*Page extract*.
Accessibility links

Breaking News

Cameroon Oppo Leader Ndi Dies

FILE: Cameroon Social Democratic Front fonder and leader John Fru Ndi. Taken May 29, 2017.

DOUALA — John Fru Ndi, a long-time opponent of autocratic Cameroonian President Paul Biya, has died at age 81 after a long illness, his party said on Tuesday.

Ndi, the leader and founder of the Social Democratic Front (SDF), the main opposition party in parliament, died shortly before midnight on Monday, the party's statement said.

Fru Ndi challenged Biya, who has ruled the West African country with an iron fist for more than 40 years, in the presidential elections of 1992, 2004 and 2011, coming second each time.

The SDF has only five seats in the current parliament. It held 18 in the previous legislature but lost influence to the all-powerful Cameroonian People's Democratic Movement (RDPC) led by 90-year-old Biya, who has ruled Cameroon since 1982.

The SDF is periodically plagued by internal crises and Fru Ndi, whose nickname is "the Chairman," was in recent years contested by a faction of senior party officials.

They accused him, without proof, of enriching himself using public funds, to which all parties represented in parliament are entitled, and of being "bought off" by the ruling party in its attempt to "woo" the opposition.

As he was already ill when the last presidential vote took place in 2018, Fru Ndi encouraged SDF vice-president Joshua Osih to stand.

Osih came fourth, far behind Maurice Kamto, leader of the Movement for the Rebirth of Cameroon (MRC), and third-placed Cabral Libii.

*Stored data*.
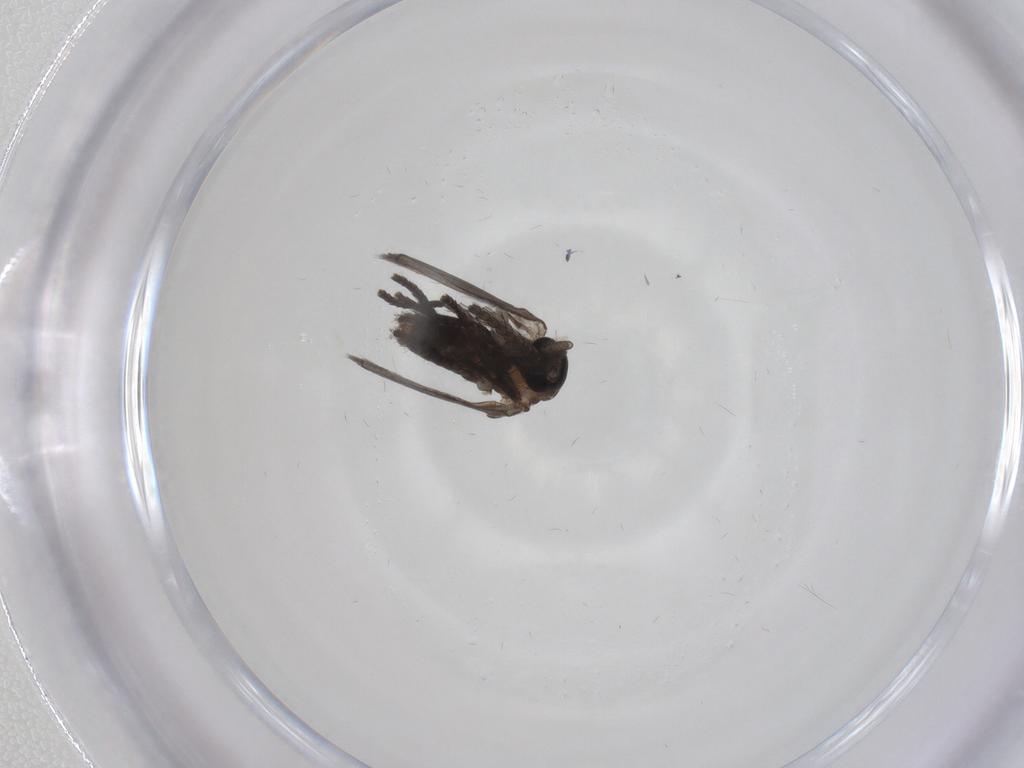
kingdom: Animalia
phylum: Arthropoda
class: Insecta
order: Diptera
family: Psychodidae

*What you should do*.
Continue the article on John Fru Ndi's death, picking up after its final sentence. These rows have no connection to the article on John Fru Ndi.

*Your response*.
Since then, Kamto, who was imprisoned without trial for nine months in 2019 for peaceful protests against Biya, has become the main opposition figure in Cameroon.

The MRC boycotted the 2018 legislative elections and is not represented in parliament.

Fru Ndi began his political career in the 1980s as a member of Biya's RDPC.

He founded the SDF in 1990 when Cameroon officially ended one-party rule.

The primarily English-speaking Northwest and Southwest regions became part of Cameroon in 1961, and have been plagued by conflict between the army and separatists since the latter declared independence in 2017.

Biya has resisted calls for wider autonomy and responded with a brutal crackdown.

Fru Ndi advocated a federal solution, rather than out-and-out independence for the Anglophone regions, which earned him the wrath of the most radical separatists.

His house was torched and he was kidnapped briefly in 2019 by an armed group, which demanded he pull his deputies out of parliament.